- TASK OBJECTIVE -
Please return the records below exactly as they stand, with the pictures removed.

- DATA FOR THE TASK -
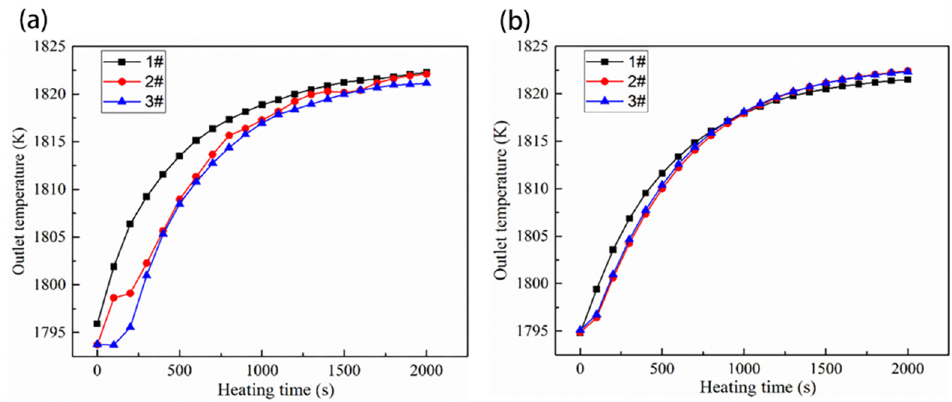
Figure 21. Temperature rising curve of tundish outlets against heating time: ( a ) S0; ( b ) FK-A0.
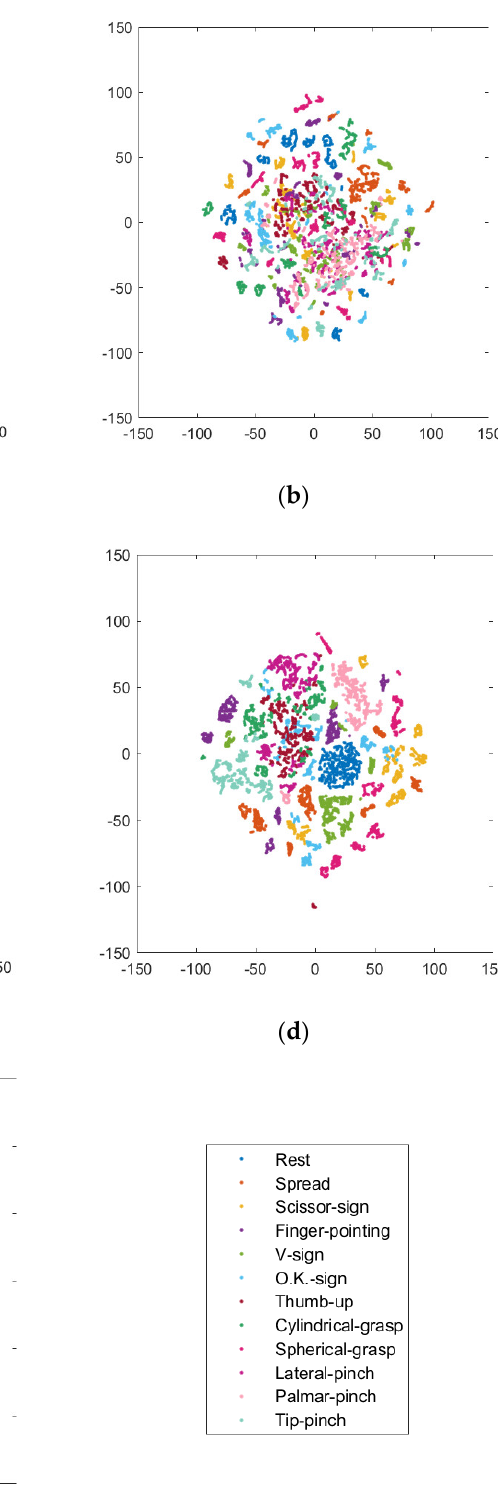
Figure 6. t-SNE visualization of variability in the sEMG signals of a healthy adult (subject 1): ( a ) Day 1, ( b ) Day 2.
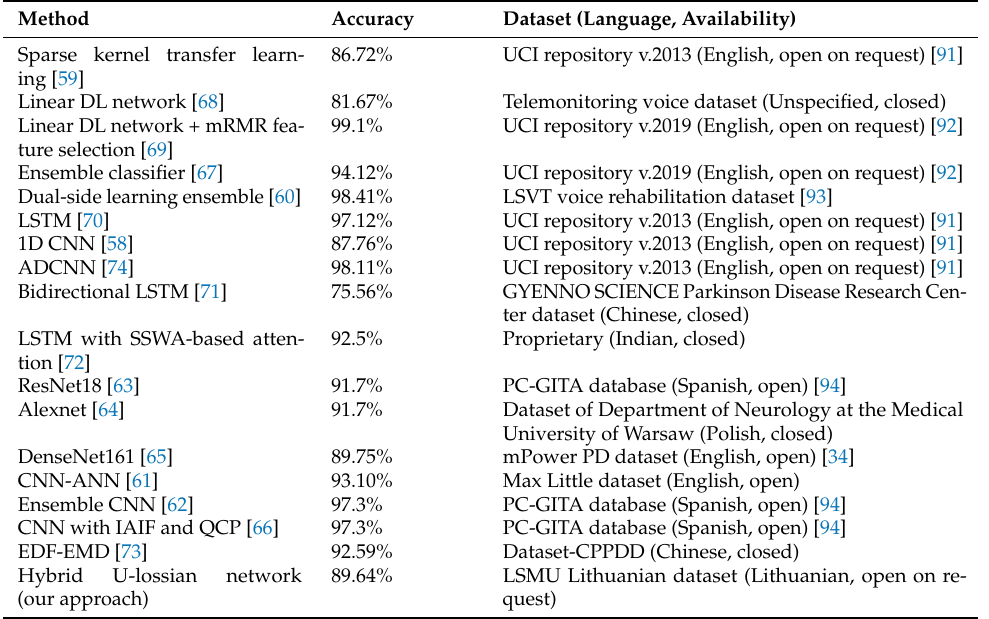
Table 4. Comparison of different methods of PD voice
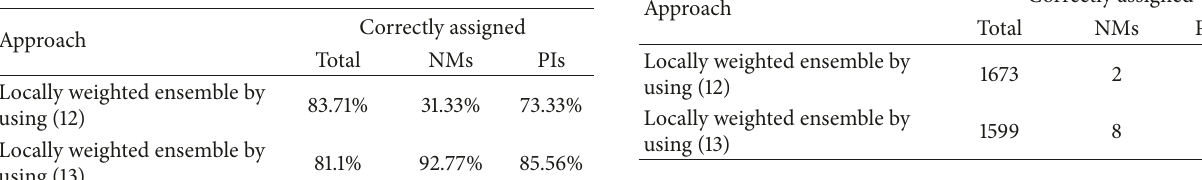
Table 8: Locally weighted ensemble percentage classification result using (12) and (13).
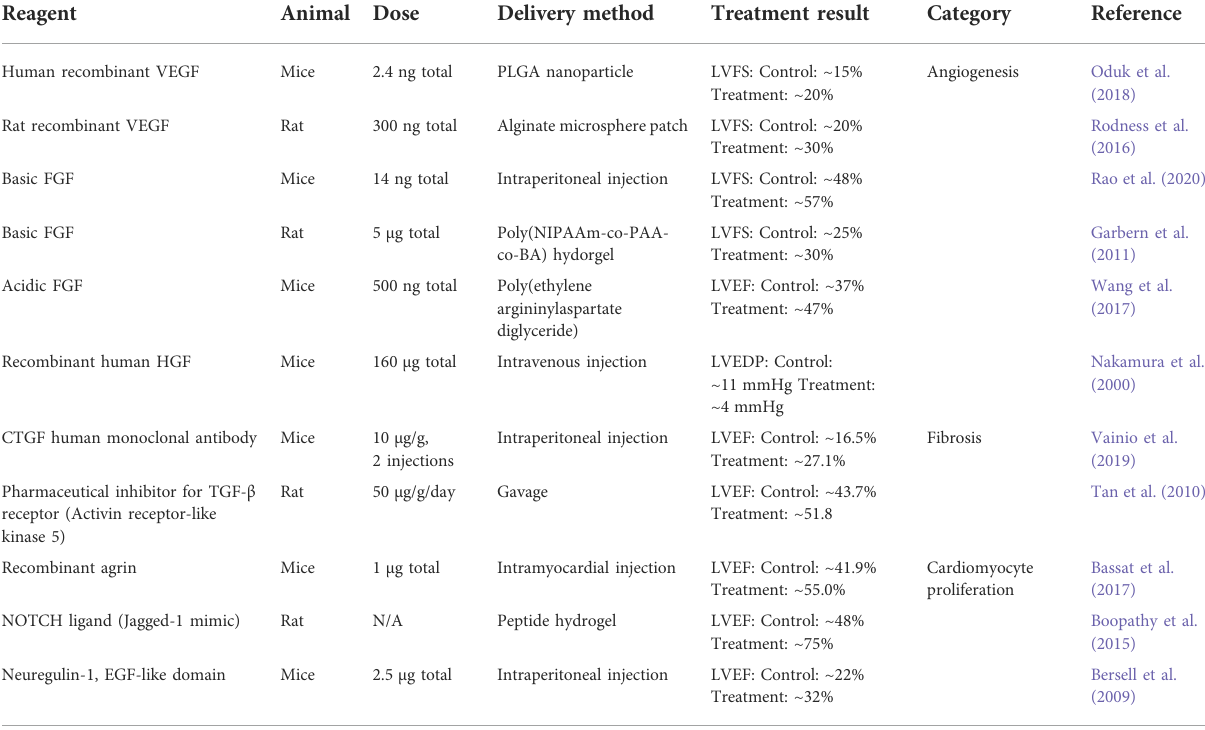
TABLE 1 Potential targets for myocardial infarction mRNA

- SOLUTION TO THE PROBLEM -
Figure 21. Temperature rising curve of tundish outlets against heating time: ( a ) S0; ( b ) FK-A0.
Figure 6. t-SNE visualization of variability in the sEMG signals of a healthy adult (subject 1): ( a ) Day 1, ( b ) Day 2.
Table 4. Comparison of different methods of PD voice
Table 8: Locally weighted ensemble percentage classification result using (12) and (13).
TABLE 1 Potential targets for myocardial infarction mRNA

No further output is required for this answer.